Memletics is one of those dime-a-dozen companies selling a product it promises will teach "accelerated learning" and how to "remember more." What makes Memletics remarkable is the digital rights management (DRM) scheme it uses on its books. The company's main product is a training manual that explains the "Memletics advanced learning system" -- and if you loan it to a friend, you do so at considerable personal risk. You see, Mimletic prints out your "name, address, telephone number, credit card number, and other information" on every tenth page of the e-book. The truly amazing part is that the company does this with its printed manuals too.
The obvious subtext here is that if you share your valuable Memletics manual, you open yourself up to identity theft or worse, since the company includes your address and phone number. This is one of the only examples we've seen of DRM that works by intimidation rather than technical measures. It does have one thing in common with good old fashioned copy protection schemes like DVD CSS, however: people can't make fair use copies of the books. Readers are also threatened with identity theft even if they never make a single copy. Somebody glancing over a Memletics fan's shoulder on the subway could jot down her credit card information and start buying crates of Scientology books with it, or maybe just show up at her home. And what if your child uses Memletics? We work hard to teach kids that it's not safe to give away identifying information to strangers and here Memletics is doing it to them as punishment for violating a $32 contract.

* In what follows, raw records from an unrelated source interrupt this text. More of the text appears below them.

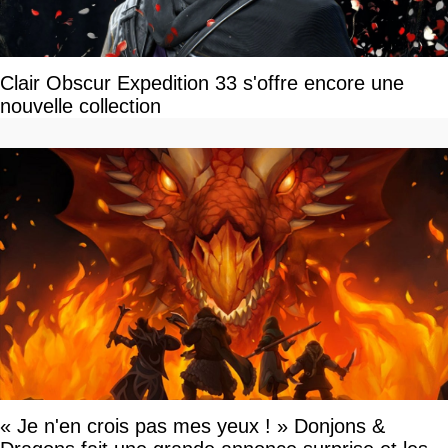
Clair Obscur Expedition 33 s'offre encore une
nouvelle collection
« Je n'en crois pas mes yeux ! » Donjons &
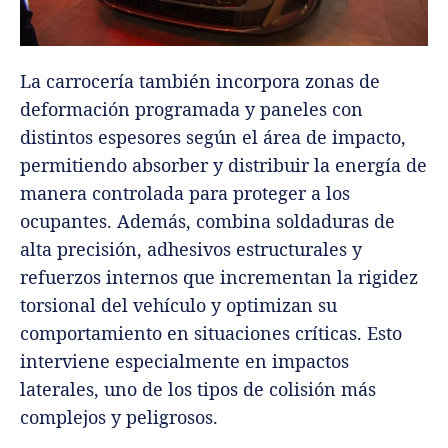
La carrocería también incorpora zonas de
deformación programada y paneles con
distintos espesores según el área de impacto,
permitiendo absorber y distribuir la energía de
manera controlada para proteger a los
ocupantes. Además, combina soldaduras de
alta precisión, adhesivos estructurales y
refuerzos internos que incrementan la rigidez
torsional del vehículo y optimizan su
comportamiento en situaciones críticas. Esto
interviene especialmente en impactos
laterales, uno de los tipos de colisión más
complejos y peligrosos.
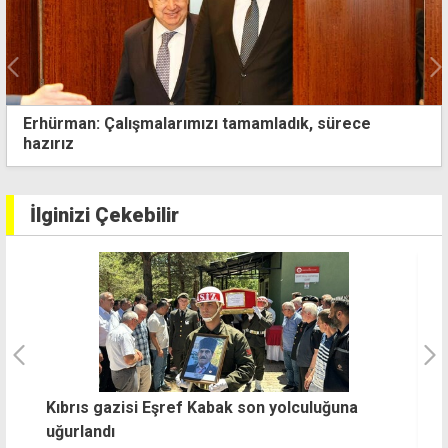
İskele'de 7 köyde kesinti yapılacak
İlginizi Çekebilir
Kıbrıs gazisi Eşref Kabak son yolculuğuna
R
uğurlandı
T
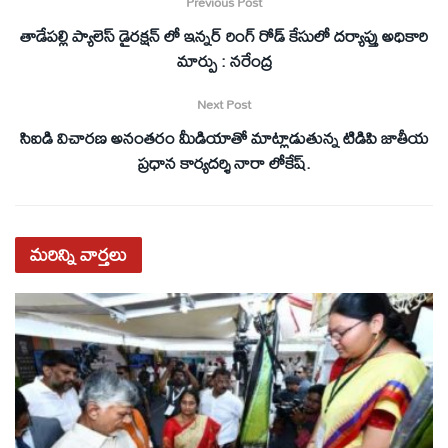
Previous Post
తాడేపల్లి ప్యాలెస్ డైరక్షన్ లో ఇన్నర్ రింగ్ రోడ్ కేసులో దర్యాప్తు అధికారి
మార్పు : నరేంద్ర
Next Post
సిఐడి విచారణ అనంతరం మీడియాతో మాట్లాడుతున్న టిడిపి జాతీయ
ప్రధాన కార్యదర్శి నారా లోకేష్.
మరిన్ని
వార్తలు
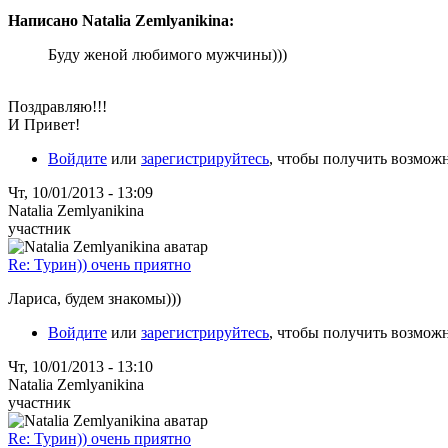
Написано Natalia Zemlyanikina:
Буду женой любимого мужчины)))
Поздравляю!!!
И Привет!
Войдите
или
зарегистрируйтесь
, чтобы получить возмож
Чт, 10/01/2013 - 13:09
Natalia Zemlyanikina
участник
Re: Турин)) очень приятно
Лариса, будем знакомы)))
Войдите
или
зарегистрируйтесь
, чтобы получить возмож
Чт, 10/01/2013 - 13:10
Natalia Zemlyanikina
участник
Re: Турин)) очень приятно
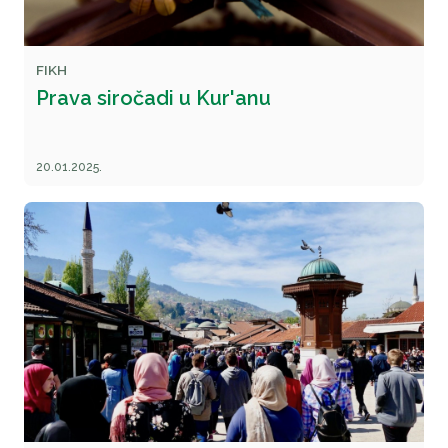
FIKH
Prava siročadi u Kur'anu
20.01.2025.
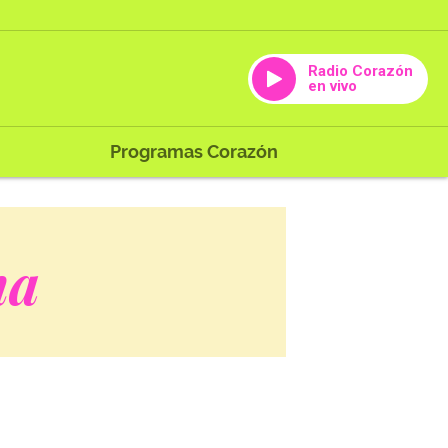
Radio Corazón
en vivo
Programas Corazón
ma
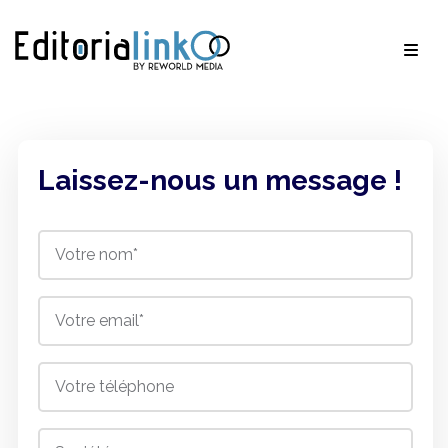
Laissez-nous un message !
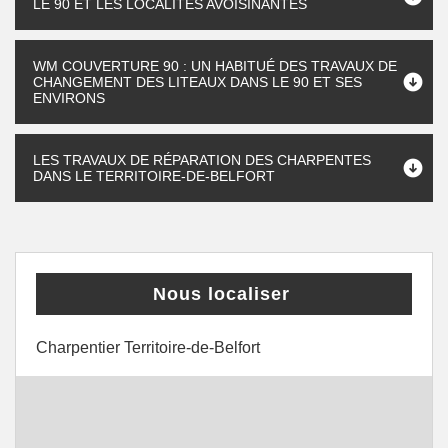
LE 90 ET LES LOCALITÉS AVOISINANTES
WM COUVERTURE 90 : UN HABITUÉ DES TRAVAUX DE
CHANGEMENT DES LITEAUX DANS LE 90 ET SES
ENVIRONS
LES TRAVAUX DE RÉPARATION DES CHARPENTES
DANS LE TERRITOIRE-DE-BELFORT
Nous localiser
Charpentier Territoire-de-Belfort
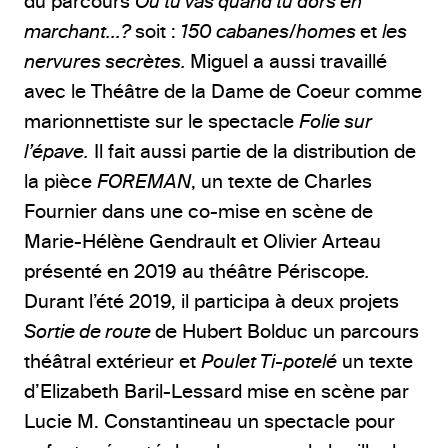
du parcours
Où tu vas quand tu dors en
marchant…?
soit :
150 cabanes/homes
et
les
nervures secrètes.
Miguel a aussi travaillé
avec le Théâtre de la Dame de Coeur comme
marionnettiste sur le spectacle
Folie sur
l’épave.
Il fait aussi partie de la distribution de
la pièce
FOREMAN
, un texte de Charles
Fournier dans une co-mise en scène de
Marie-Hélène Gendrault et Olivier Arteau
présenté en 2019 au théâtre Périscope
.
Durant l’été 2019, il participa à deux projets
Sortie de route
de Hubert Bolduc un parcours
théâtral extérieur et
Poulet Ti-potelé
un texte
d’Elizabeth Baril-Lessard mise en scène par
Lucie M. Constantineau un spectacle pour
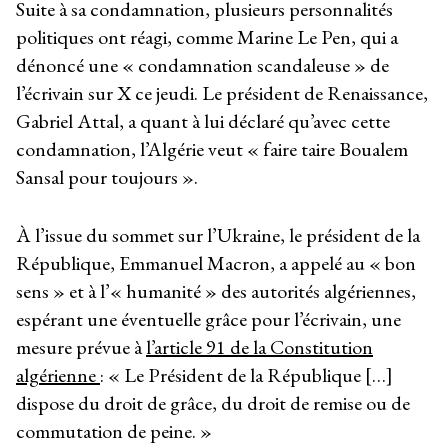
Suite à sa condamnation, plusieurs personnalités
politiques ont réagi, comme Marine Le Pen, qui a
dénoncé une « condamnation scandaleuse » de
l’écrivain sur X ce jeudi. Le président de Renaissance,
Gabriel Attal, a quant à lui déclaré qu’avec cette
condamnation, l’Algérie veut « faire taire Boualem
Sansal pour toujours ».
À l’issue du sommet sur l’Ukraine, le président de la
République, Emmanuel Macron, a appelé au « bon
sens » et à l’« humanité » des autorités algériennes,
espérant une éventuelle grâce pour l’écrivain, une
mesure prévue à
l’article 91 de la Constitution
algérienne
: « Le Président de la République […]
dispose du droit de grâce, du droit de remise ou de
commutation de peine. »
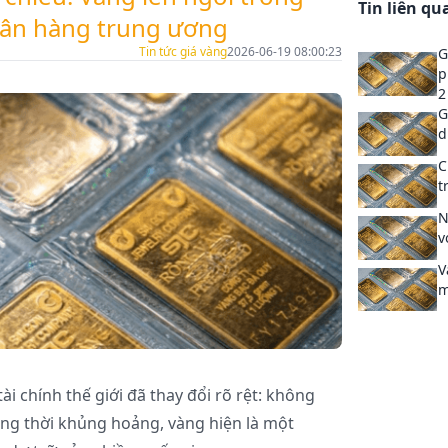
Tin liên qu
gân hàng trung ương
Tin tức giá vàng
2026-06-19 08:00:23
G
p
2
G
d
C
t
N
v
V
m
tài chính thế giới đã thay đổi rõ rệt: không
trong thời khủng hoảng, vàng hiện là một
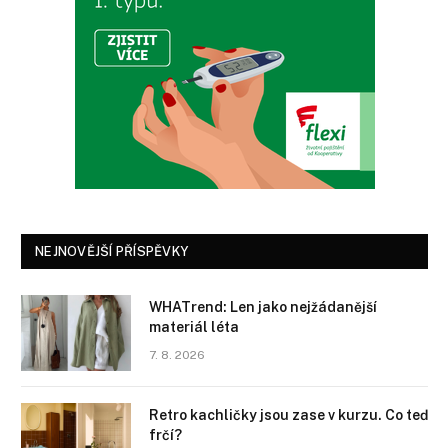
NEJNOVĚJŠÍ PŘÍSPĚVKY
WHATrend: Len jako nejžádanější
materiál léta
7. 8. 2026
Retro kachličky jsou zase v kurzu. Co teď
frčí?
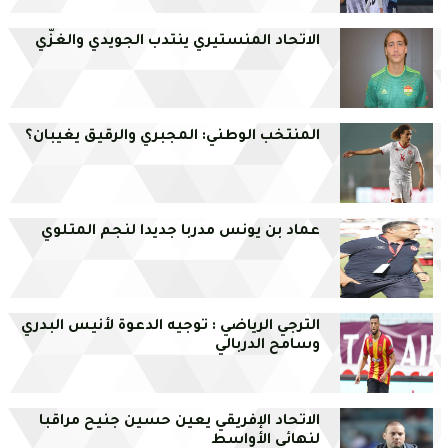
الاتحاد المنستيري ينتدب الجويدي والغزّي
المنتخب الوطني: المجبري والرقيق يغيبان؟
عماد بن يونس مدربا جديدا لنجم المتلوي
الترجي الرياضي : توجيه الدعوة لأنيس البدري
وسامح الدربالي
الاتحاد الإفريقي يعين حسين جنيح مراقبا
لنهائي الأواسط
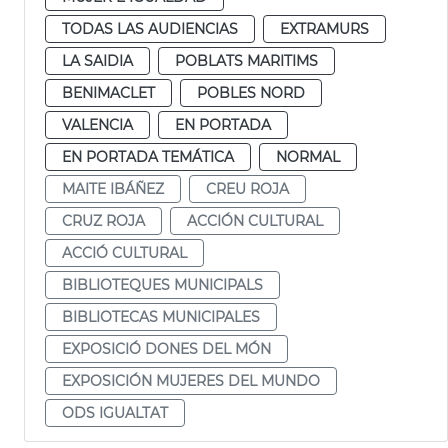
TODAS LAS AUDIENCIAS
EXTRAMURS
LA SAIDIA
POBLATS MARITIMS
BENIMACLET
POBLES NORD
VALENCIA
EN PORTADA
EN PORTADA TEMÁTICA
NORMAL
MAITE IBÁÑEZ
CREU ROJA
CRUZ ROJA
ACCIÓN CULTURAL
ACCIÓ CULTURAL
BIBLIOTEQUES MUNICIPALS
BIBLIOTECAS MUNICIPALES
EXPOSICIÓ DONES DEL MÓN
EXPOSICIÓN MUJERES DEL MUNDO
ODS IGUALTAT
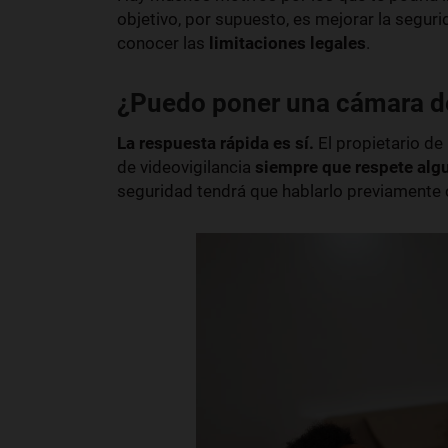
objetivo, por supuesto, es mejorar la seguri
conocer las
limitaciones legales
.
¿Puedo poner una cámara de
La respuesta rápida es sí.
El propietario de
de videovigilancia
siempre que respete alg
seguridad tendrá que hablarlo previamente 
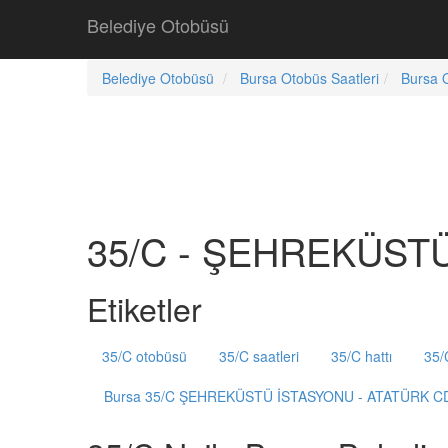
Belediye Otobüsü
Belediye Otobüsü
Bursa Otobüs Saatleri
Bursa O
35/C - ŞEHREKÜSTÜ 
Etiketler
35/C otobüsü
35/C saatleri
35/C hattı
35/
Bursa 35/C ŞEHREKÜSTÜ İSTASYONU - ATATÜRK C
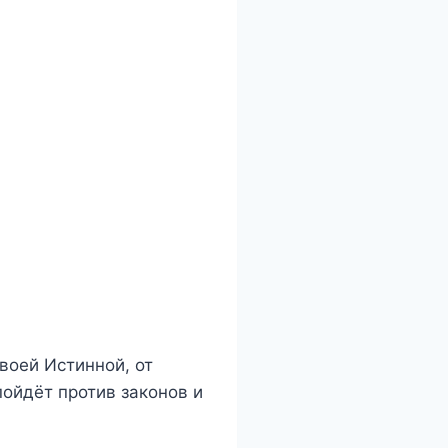
своей Истинной, от
пойдёт против законов и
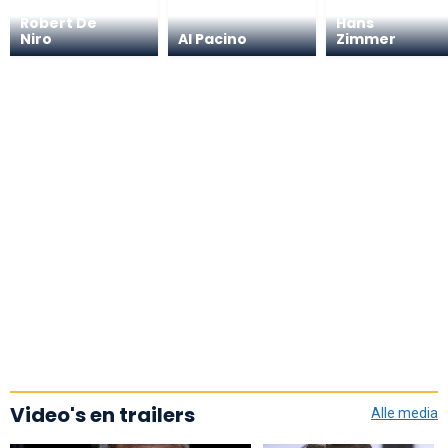
Robert De
Hans
Niro
Al Pacino
Zimmer
Video's en trailers
Alle media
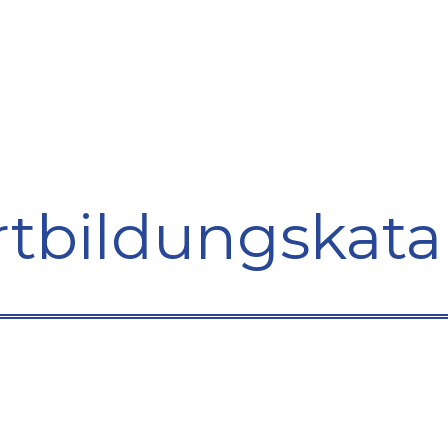
bildung
Entwicklung
Repräsentation
Plaidoyer So
rtbildungskata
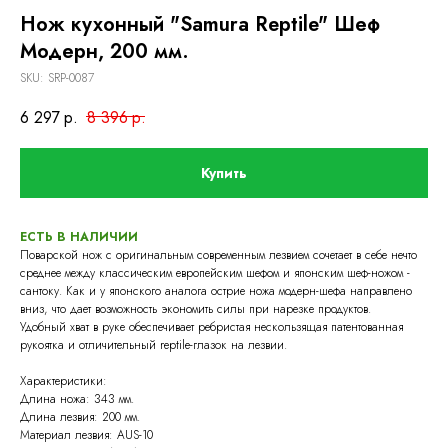
Нож кухонный "Samura Reptile" Шеф
Модерн, 200 мм.
SKU:
SRP-0087
6 297
р.
8 396
р.
Купить
ЕСТЬ В НАЛИЧИИ
Поварской нож с оригинальным современным лезвием сочетает в себе нечто
среднее между классическим европейским шефом и японским шеф-ножом -
сантоку. Как и у японского аналога острие ножа модерн-шефа направлено
вниз, что дает возможность экономить силы при нарезке продуктов.
Удобный хват в руке обеспечивает ребристая нескользящая патентованная
рукоятка и отличительный reptile-глазок на лезвии.
Характеристики:
Длина ножа: 343 мм.
Длина лезвия: 200 мм.
Материал лезвия: AUS-10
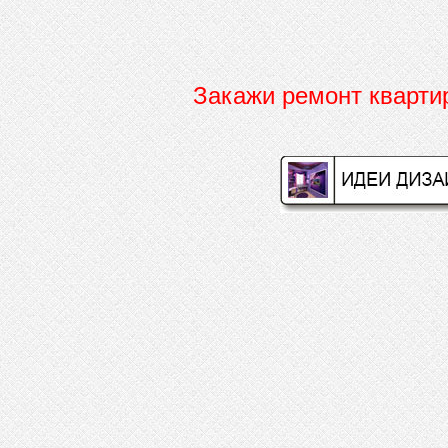
Закажи ремонт кварт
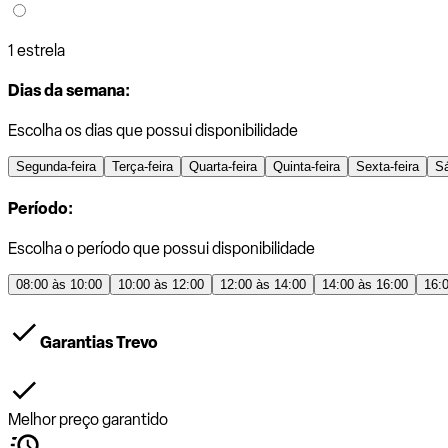
1 estrela
Dias da semana:
Escolha os dias que possui disponibilidade
Segunda-feira
Terça-feira
Quarta-feira
Quinta-feira
Sexta-feira
S
Período:
Escolha o período que possui disponibilidade
08:00 às 10:00
10:00 às 12:00
12:00 às 14:00
14:00 às 16:00
16:
Garantias Trevo
Melhor preço garantido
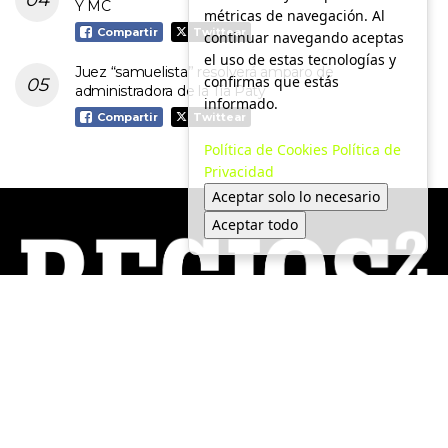
Y MC
métricas de navegación. Al
Compartir
Twittear
continuar navegando aceptas
el uso de estas tecnologías y
Juez “samuelista” resolverá amparo de
confirmas que estás
administradora de la Tía Paty
informado.
Compartir
Twittear
Política de Cookies
Política de
Privacidad
Aceptar solo lo necesario
Aceptar todo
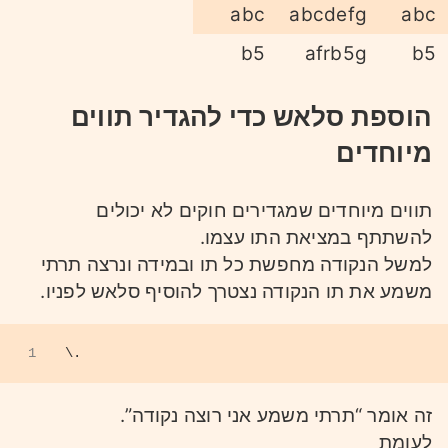
abc
abcdefg
abc
b5
afrb5g
b5
הוספת סלאש כדי להגדיר תווים
מיוחדים
תווים מיוחדים שמגדירים חוקים לא יכולים
להשתתף במציאת התו עצמו.
למשל הנקודה מחפשת כל תו ובמידה ונרצה תרתי
משמע את תו הנקודה נצטרך להוסיף סלאש לפניו.
1
\.
זה אומר “תרתי משמע אני רוצה נקודה”.
לעומת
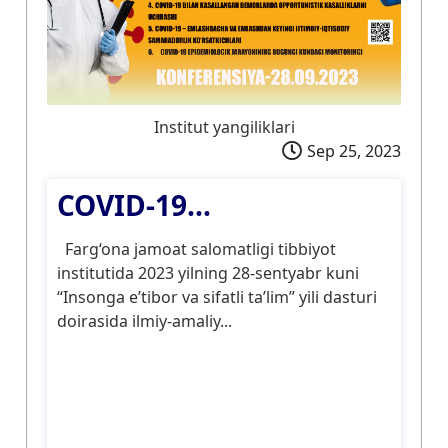
Institut yangiliklari
Sep 25, 2023
COVID-19...
Farg‘ona jamoat salomatligi tibbiyot
institutida 2023 yilning 28-sentyabr kuni
“Insonga e’tibor va sifatli ta’lim” yili dasturi
doirasida ilmiy-amaliy...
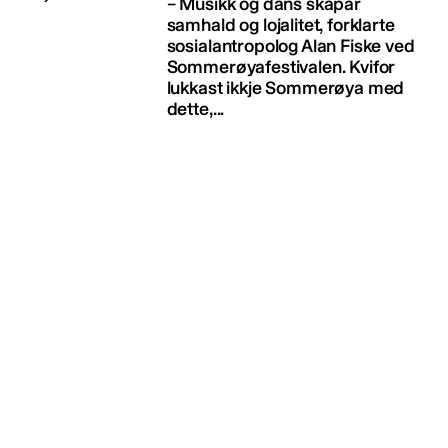
– Musikk og dans skapar
samhald og lojalitet, forklarte
sosialantropolog Alan Fiske ved
Sommerøyafestivalen. Kvifor
lukkast ikkje Sommerøya med
dette,...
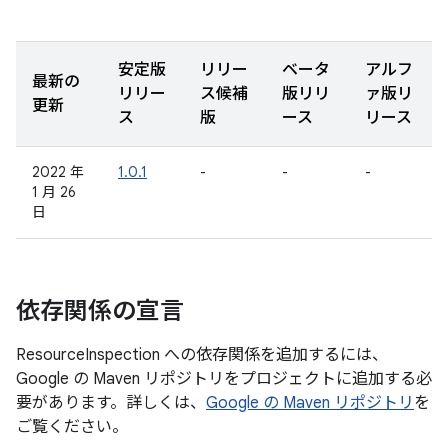
安定版
リリー
ベータ
アルフ
最新の
リリー
ス候補
版リリ
ァ版リ
更新
ス
版
ース
リース
2022 年
1.0.1
-
-
-
1 月 26
日
依存関係の宣言
ResourceInspection への依存関係を追加するには、
Google の Maven リポジトリをプロジェクトに追加する必
要があります。詳しくは、
Google の Maven リポジトリ
を
ご覧ください。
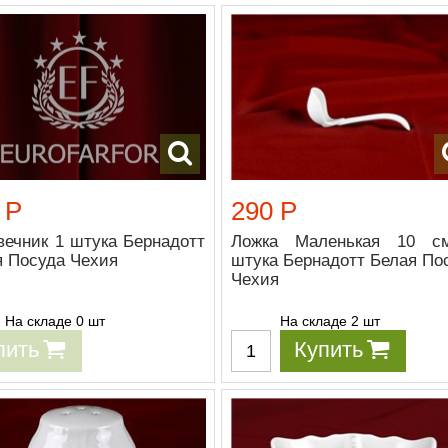
 Р
290 Р
вечник 1 штука Бернадотт
Ложка Маленькая 10 с
я Посуда Чехия
штука Бернадотт Белая По
Чехия
На складе 0 шт
На складе 2 шт
пить
Купить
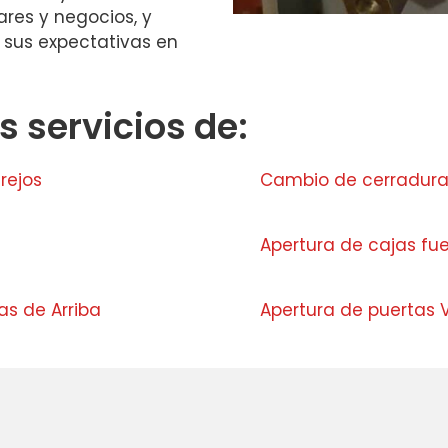
ares y negocios, y
sus expectativas en
 servicios de:
rejos
Cambio de cerradura
Apertura de cajas fu
s de Arriba
Apertura de puertas V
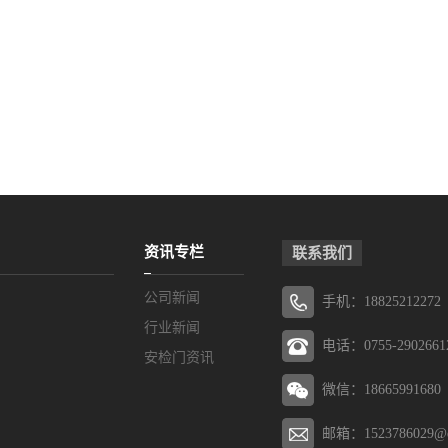
资讯专栏
联系我们
公司新闻
手机：18825212272
行业新闻
电话：0755-2902661
安检门资讯
微信：18665991680
邮箱：1523786029@q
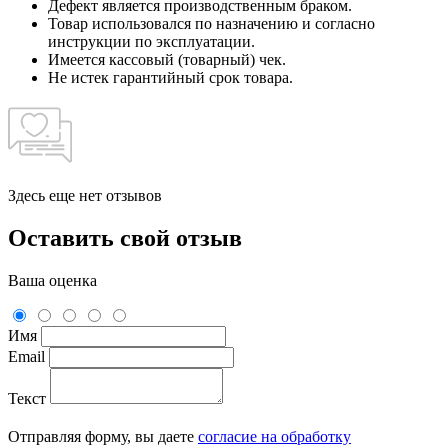
Дефект является производственным браком.
Товар использовался по назначению и согласно
инструкции по эксплуатации.
Имеется кассовый (товарный) чек.
Не истек гарантийный срок товара.
Здесь еще нет отзывов
Оставить свой отзыв
Ваша оценка
Имя
Email
Текст
Отправляя форму, вы даете
согласие на обработку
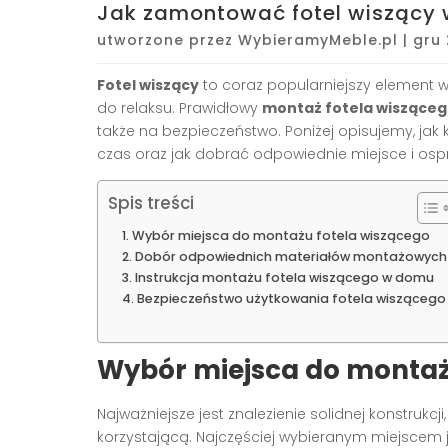
Jak zamontować fotel wiszący
utworzone przez
WybieramyMeble.pl
|
gru 
Fotel wiszący
to coraz popularniejszy element w
do relaksu. Prawidłowy
montaż fotela wiszące
także na bezpieczeństwo. Poniżej opisujemy, jak
czas oraz jak dobrać odpowiednie miejsce i ospr
Spis treści
Wybór miejsca do montażu fotela wiszącego
Dobór odpowiednich materiałów montażowych
Instrukcja montażu fotela wiszącego w domu
Bezpieczeństwo użytkowania fotela wiszącego
Wybór miejsca do montaż
Najważniejsze jest znalezienie solidnej konstrukcj
korzystającą. Najczęściej wybieranym miejscem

Adding insult to injury, Memletics offers "incentives" to people who report violations of their copyright. These include, according to the company's website, "A discount, up to the full purchase price, of a valid Memletics product. Up to 5% of any net proceeds resulting from legal action against the parties involved. Other incentives as we see appropriate."
UPDATE: The publisher of Memletics contacted us to let us know that this entry is "factually incorrect" because Memletics does not include addresses or full phone numbers in the personal information that's inscribed in their books anymore. Indeed, that is what the site says today, but the Wayback machine comes to the rescue again, providing us with yesterday's page that we wrote about. Quick work on the part of Memletics' webmaster, but still not so swift for consumers, who are still left with a big chunk of their personal information printed inside their books. But this change in policy is a good start.
The publisher also mentions that people who want new versions of their books, with less personal information inside, can get them from the Memletics website free of charge. He adds: "I highly recommend other publishers do not follow the original path we took to protect ebooks."